[INFORMATION GIVEN Boundary: Start]

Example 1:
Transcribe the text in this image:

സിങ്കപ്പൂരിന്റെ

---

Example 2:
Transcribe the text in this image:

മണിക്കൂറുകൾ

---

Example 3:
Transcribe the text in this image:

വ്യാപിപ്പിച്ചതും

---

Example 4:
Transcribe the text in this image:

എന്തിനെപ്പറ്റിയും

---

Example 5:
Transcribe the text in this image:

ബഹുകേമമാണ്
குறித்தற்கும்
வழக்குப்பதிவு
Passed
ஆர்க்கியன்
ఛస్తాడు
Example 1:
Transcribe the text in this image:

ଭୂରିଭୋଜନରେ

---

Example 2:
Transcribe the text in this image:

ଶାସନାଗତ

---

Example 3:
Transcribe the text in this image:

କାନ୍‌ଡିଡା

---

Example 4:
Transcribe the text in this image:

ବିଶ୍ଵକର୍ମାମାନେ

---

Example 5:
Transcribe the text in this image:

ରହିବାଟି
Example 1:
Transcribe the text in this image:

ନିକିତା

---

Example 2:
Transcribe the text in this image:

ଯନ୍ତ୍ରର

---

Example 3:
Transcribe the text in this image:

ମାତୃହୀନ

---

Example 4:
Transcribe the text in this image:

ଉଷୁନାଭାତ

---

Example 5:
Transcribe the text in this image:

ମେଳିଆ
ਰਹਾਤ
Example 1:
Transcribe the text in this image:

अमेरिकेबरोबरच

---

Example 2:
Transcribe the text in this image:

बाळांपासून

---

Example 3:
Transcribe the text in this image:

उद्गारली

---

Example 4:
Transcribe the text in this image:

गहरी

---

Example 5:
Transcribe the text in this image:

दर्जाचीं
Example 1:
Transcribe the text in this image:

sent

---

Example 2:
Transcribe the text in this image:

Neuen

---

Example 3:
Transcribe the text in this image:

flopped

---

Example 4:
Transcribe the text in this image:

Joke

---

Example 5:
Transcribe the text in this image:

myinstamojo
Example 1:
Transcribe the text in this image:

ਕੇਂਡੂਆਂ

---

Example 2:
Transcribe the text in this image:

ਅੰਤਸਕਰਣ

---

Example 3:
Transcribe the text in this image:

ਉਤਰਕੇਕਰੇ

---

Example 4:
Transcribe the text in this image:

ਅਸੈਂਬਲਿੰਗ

[INFORMATION GIVEN Boundary: End]

=== WORK REQUEST ===
Please transcribe all of the data above exactly.

=== REPLY TO THE TASK ===
Example 1:
Transcribe the text in this image:

സിങ്കപ്പൂരിന്റെ

---

Example 2:
Transcribe the text in this image:

മണിക്കൂറുകൾ

---

Example 3:
Transcribe the text in this image:

വ്യാപിപ്പിച്ചതും

---

Example 4:
Transcribe the text in this image:

എന്തിനെപ്പറ്റിയും

---

Example 5:
Transcribe the text in this image:

ബഹുകേമമാണ്
குறித்தற்கும்
வழக்குப்பதிவு
Passed
ஆர்க்கியன்
ఛస్తాడు
Example 1:
Transcribe the text in this image:

ଭୂରିଭୋଜନରେ

---

Example 2:
Transcribe the text in this image:

ଶାସନାଗତ

---

Example 3:
Transcribe the text in this image:

କାନ୍‌ଡିଡା

---

Example 4:
Transcribe the text in this image:

ବିଶ୍ଵକର୍ମାମାନେ

---

Example 5:
Transcribe the text in this image:

ରହିବାଟି
Example 1:
Transcribe the text in this image:

ନିକିତା

---

Example 2:
Transcribe the text in this image:

ଯନ୍ତ୍ରର

---

Example 3:
Transcribe the text in this image:

ମାତୃହୀନ

---

Example 4:
Transcribe the text in this image:

ଉଷୁନାଭାତ

---

Example 5:
Transcribe the text in this image:

ମେଳିଆ
ਰਹਾਤ
Example 1:
Transcribe the text in this image:

अमेरिकेबरोबरच

---

Example 2:
Transcribe the text in this image:

बाळांपासून

---

Example 3:
Transcribe the text in this image:

उद्गारली

---

Example 4:
Transcribe the text in this image:

गहरी

---

Example 5:
Transcribe the text in this image:

दर्जाचीं
Example 1:
Transcribe the text in this image:

sent

---

Example 2:
Transcribe the text in this image:

Neuen

---

Example 3:
Transcribe the text in this image:

flopped

---

Example 4:
Transcribe the text in this image:

Joke

---

Example 5:
Transcribe the text in this image:

myinstamojo
Example 1:
Transcribe the text in this image:

ਕੇਂਡੂਆਂ

---

Example 2:
Transcribe the text in this image:

ਅੰਤਸਕਰਣ

---

Example 3:
Transcribe the text in this image:

ਉਤਰਕੇਕਰੇ

---

Example 4:
Transcribe the text in this image:

ਅਸੈਂਬਲਿੰਗ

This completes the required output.